GIVEN RECORDS:

-- BEGIN --

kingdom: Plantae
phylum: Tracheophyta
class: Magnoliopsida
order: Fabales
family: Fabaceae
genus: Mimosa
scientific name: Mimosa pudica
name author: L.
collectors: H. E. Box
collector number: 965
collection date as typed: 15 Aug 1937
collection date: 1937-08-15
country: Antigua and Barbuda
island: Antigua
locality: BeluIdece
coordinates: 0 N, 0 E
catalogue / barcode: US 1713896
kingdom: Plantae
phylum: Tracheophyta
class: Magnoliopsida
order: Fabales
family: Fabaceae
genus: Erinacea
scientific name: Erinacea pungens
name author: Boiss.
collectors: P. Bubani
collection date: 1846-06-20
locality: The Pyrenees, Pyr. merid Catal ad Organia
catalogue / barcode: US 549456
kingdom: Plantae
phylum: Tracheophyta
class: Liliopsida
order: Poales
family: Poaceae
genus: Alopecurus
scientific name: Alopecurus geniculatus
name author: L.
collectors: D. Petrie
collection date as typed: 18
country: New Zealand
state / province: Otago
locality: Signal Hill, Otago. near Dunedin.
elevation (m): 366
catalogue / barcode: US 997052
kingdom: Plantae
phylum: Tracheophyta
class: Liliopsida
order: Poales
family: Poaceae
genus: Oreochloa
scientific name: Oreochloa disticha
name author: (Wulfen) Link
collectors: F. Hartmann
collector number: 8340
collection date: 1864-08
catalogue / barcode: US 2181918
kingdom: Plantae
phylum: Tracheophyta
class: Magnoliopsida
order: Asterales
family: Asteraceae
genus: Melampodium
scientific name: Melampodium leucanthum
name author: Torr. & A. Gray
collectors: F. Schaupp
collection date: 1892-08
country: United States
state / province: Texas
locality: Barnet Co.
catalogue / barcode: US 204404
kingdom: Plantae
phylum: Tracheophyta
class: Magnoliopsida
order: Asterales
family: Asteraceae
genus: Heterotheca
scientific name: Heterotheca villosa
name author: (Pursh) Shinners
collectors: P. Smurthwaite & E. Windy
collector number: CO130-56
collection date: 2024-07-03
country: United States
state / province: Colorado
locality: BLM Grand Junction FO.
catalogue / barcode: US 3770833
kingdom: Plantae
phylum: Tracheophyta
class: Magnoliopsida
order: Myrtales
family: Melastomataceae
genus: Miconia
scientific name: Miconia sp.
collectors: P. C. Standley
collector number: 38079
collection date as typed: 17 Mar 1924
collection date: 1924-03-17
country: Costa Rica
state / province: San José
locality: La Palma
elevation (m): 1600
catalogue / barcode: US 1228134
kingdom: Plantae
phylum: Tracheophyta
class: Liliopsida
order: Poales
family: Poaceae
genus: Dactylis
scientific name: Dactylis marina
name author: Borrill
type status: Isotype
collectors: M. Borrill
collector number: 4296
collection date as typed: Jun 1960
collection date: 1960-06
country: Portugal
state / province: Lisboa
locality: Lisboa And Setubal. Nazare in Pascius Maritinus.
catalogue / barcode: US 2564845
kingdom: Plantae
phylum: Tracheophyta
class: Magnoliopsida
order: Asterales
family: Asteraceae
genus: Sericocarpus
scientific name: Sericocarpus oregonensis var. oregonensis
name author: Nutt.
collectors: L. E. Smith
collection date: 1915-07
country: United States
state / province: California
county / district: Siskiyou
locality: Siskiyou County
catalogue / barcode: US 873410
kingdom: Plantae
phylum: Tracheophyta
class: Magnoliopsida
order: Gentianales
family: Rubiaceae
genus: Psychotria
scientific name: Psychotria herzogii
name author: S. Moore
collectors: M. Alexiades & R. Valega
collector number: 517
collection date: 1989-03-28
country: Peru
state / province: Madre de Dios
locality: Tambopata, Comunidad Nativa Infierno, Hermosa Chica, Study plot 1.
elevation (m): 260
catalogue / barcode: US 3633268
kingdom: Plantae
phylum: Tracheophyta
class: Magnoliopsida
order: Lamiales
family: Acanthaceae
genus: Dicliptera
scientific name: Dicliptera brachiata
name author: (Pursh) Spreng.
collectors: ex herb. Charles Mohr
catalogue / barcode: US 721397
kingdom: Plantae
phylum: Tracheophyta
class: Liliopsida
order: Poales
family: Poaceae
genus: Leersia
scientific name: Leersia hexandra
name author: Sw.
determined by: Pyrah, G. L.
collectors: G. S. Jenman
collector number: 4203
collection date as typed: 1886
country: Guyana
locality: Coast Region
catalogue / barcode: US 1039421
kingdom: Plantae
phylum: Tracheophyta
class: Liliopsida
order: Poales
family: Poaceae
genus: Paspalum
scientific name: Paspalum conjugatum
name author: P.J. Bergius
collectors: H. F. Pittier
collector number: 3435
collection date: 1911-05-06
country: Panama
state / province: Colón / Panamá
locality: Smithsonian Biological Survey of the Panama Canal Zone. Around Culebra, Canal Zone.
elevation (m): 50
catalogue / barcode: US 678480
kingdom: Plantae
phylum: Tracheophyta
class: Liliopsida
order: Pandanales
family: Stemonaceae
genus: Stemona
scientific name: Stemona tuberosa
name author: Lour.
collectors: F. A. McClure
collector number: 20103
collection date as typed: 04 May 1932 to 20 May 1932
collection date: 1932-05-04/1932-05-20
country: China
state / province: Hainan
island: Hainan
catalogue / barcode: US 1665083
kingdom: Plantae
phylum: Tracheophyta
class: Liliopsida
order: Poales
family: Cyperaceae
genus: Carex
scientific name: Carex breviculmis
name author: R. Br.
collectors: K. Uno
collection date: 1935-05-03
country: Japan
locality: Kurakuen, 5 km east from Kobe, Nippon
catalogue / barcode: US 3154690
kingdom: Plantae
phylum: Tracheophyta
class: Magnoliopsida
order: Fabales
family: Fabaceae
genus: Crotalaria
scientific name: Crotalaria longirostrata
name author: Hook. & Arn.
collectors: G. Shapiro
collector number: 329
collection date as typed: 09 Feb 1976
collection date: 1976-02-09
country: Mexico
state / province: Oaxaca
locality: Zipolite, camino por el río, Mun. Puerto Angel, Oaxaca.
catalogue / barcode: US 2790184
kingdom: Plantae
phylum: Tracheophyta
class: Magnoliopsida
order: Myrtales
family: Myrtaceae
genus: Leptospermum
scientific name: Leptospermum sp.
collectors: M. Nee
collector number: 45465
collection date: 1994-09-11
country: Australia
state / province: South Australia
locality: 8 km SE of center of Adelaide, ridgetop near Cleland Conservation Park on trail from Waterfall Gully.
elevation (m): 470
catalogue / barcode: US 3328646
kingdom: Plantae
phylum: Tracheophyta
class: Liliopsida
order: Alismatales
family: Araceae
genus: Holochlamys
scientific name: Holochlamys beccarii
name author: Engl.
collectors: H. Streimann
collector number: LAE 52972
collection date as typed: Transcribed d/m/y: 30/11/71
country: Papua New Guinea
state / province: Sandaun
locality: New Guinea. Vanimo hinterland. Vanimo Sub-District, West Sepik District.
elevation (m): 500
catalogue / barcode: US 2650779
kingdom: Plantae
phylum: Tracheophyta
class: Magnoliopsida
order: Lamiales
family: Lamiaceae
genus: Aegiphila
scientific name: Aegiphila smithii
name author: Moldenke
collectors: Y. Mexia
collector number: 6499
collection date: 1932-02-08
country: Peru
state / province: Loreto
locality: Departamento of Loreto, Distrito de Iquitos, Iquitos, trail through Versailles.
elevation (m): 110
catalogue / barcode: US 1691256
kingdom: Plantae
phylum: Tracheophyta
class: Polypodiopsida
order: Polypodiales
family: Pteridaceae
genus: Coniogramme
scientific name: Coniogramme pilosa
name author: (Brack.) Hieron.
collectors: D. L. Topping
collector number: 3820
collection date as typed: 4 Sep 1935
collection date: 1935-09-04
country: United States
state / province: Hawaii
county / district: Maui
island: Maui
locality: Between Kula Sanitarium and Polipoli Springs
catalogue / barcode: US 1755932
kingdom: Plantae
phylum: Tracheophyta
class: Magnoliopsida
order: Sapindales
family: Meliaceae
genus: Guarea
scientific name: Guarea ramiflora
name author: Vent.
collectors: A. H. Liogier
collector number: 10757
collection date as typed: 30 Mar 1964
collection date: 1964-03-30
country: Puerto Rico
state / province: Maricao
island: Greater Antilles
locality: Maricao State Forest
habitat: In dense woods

-- END --

EXERCISE BRIEF: Convert the lines of the material above into a numbered list, starting with the line that contains "collectors: K. Uno" and going on through the line that contains "state / province: Oaxaca", with both of those lines included. Leave out any blank lines.

RESPONSE:
1. collectors: K. Uno
2. collection date: 1935-05-03
3. country: Japan
4. locality: Kurakuen, 5 km east from Kobe, Nippon
5. catalogue / barcode: US 3154690
6. kingdom: Plantae
7. phylum: Tracheophyta
8. class: Magnoliopsida
9. order: Fabales
10. family: Fabaceae
11. genus: Crotalaria
12. scientific name: Crotalaria longirostrata
13. name author: Hook. & Arn.
14. collectors: G. Shapiro
15. collector number: 329
16. collection date as typed: 09 Feb 1976
17. collection date: 1976-02-09
18. country: Mexico
19. state / province: Oaxaca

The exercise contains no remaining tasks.